A Saint-Malo, un accord a été trouvé afin de procéder, d'ici à mai 2002, à la fermeture de la maternité de la clinique de l'Espérance, qui réalise 850 accouchements annuels, au profit de l'hôpital, où doit être construit un pavillon mère-enfant. Pour cause de dépassement du budget de l'hôpital, la construction de ce pavillon est sans cesse retardée, ce qui pose déjà des problèmes de saturation. Pour autant, la date de fermeture de la clinique n'a pas été repoussée.
« On ne respecte pas le choix des femmes »
L E Dr Guy-Marie Cousin, secrétaire général du Syndicat national des gynécologues et obstétriciens de France, membre de la Fédération des médecins de France, dénonce l'attitude des pouvoirs publics face à la crise des maternités privées.
LE QUOTIDIEN - Croyez-vous sincèrement que les pouvoirs publics ont décidé de la disparition programmée de l'obstétrique privée ?
Dr GUY-MARIE COUSIN - Oui, je le crois. Les faits le montrent chaque jour : le choix des maternités maintenues dans le plan périnatal est presque toujours en faveur des maternités publiques, même si leur activité est inférieure à celle de l'établissement privé qui doit fermer. Je ne connais qu'un seul exemple contraire. Par ailleurs, les propos tenus par le ministre délégué à la Santé vont dans le même sens. Cela a été le cas lors de la grève des sages-femmes ; il a affirmé que, si les maternités privées disparaissaient, on se débrouillerait sans elles. Tout cela me paraît grave, car il s'agit d'un choix de société. On ne respecte pas le désir des femmes de choisir leur lieu de suivi et d'accouchement.
Votre appel est lancé par la Fédération des médecins de la naissance. Pourquoi avoir créé une nouvelle structure ?

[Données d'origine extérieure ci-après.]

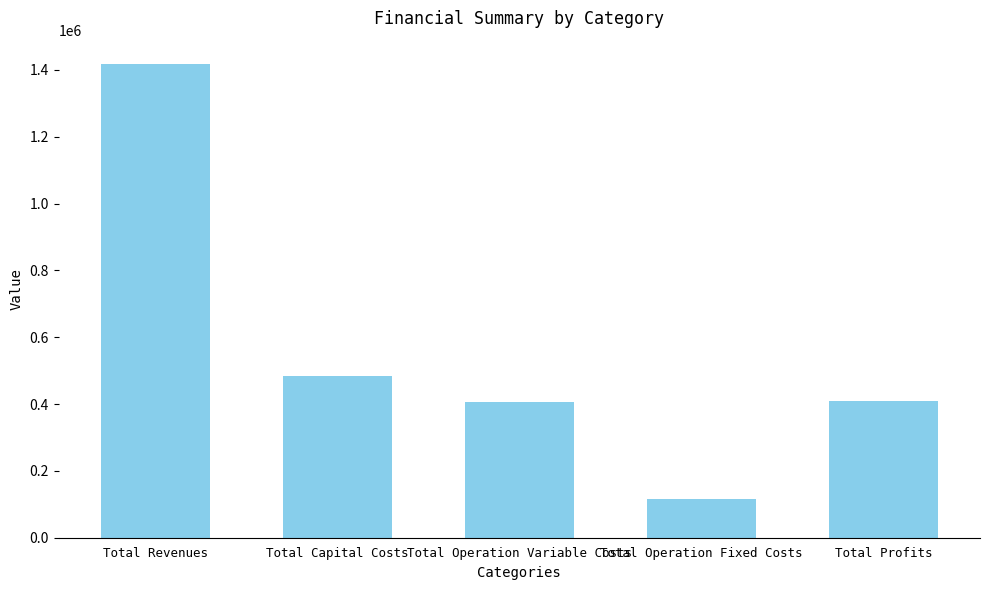

What is the label of the 5th bar from the right?

Total Revenues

La Fédération des médecins de la naissance s'est créée après la grève de décembre 2000 dans les maternités, car les trois spécialités partagent les mêmes préoccupations. Pour la mienne (la gynécologie-obstétrique) , la pénurie de professionnels est dramatique, mais elle est presque pire pour les autres. Dans certaines maternités, les pédiatres ne viennent même plus, ce qui pose un problème de sécurité en salle d'accouchement. Pour les anesthésistes, on risque de se retrouver dans la situation d'il y a dix ou quinze ans, c'est-à-dire qu'ils n'interviendront qu'en cas d'urgence, ce qui signifie l'arrêt de l'analgésie péridurale. Le risque médico-légal joue également dans la crise qu'ils traversent. Récemment, un anesthésiste de Montpellier a été condamné en sa qualité de médecin pour ne pas être intervenu lors d'un accouchement, à la place de l'obstétricien qui était absent. Il faut une solution rapide pour remédier à ces dérives.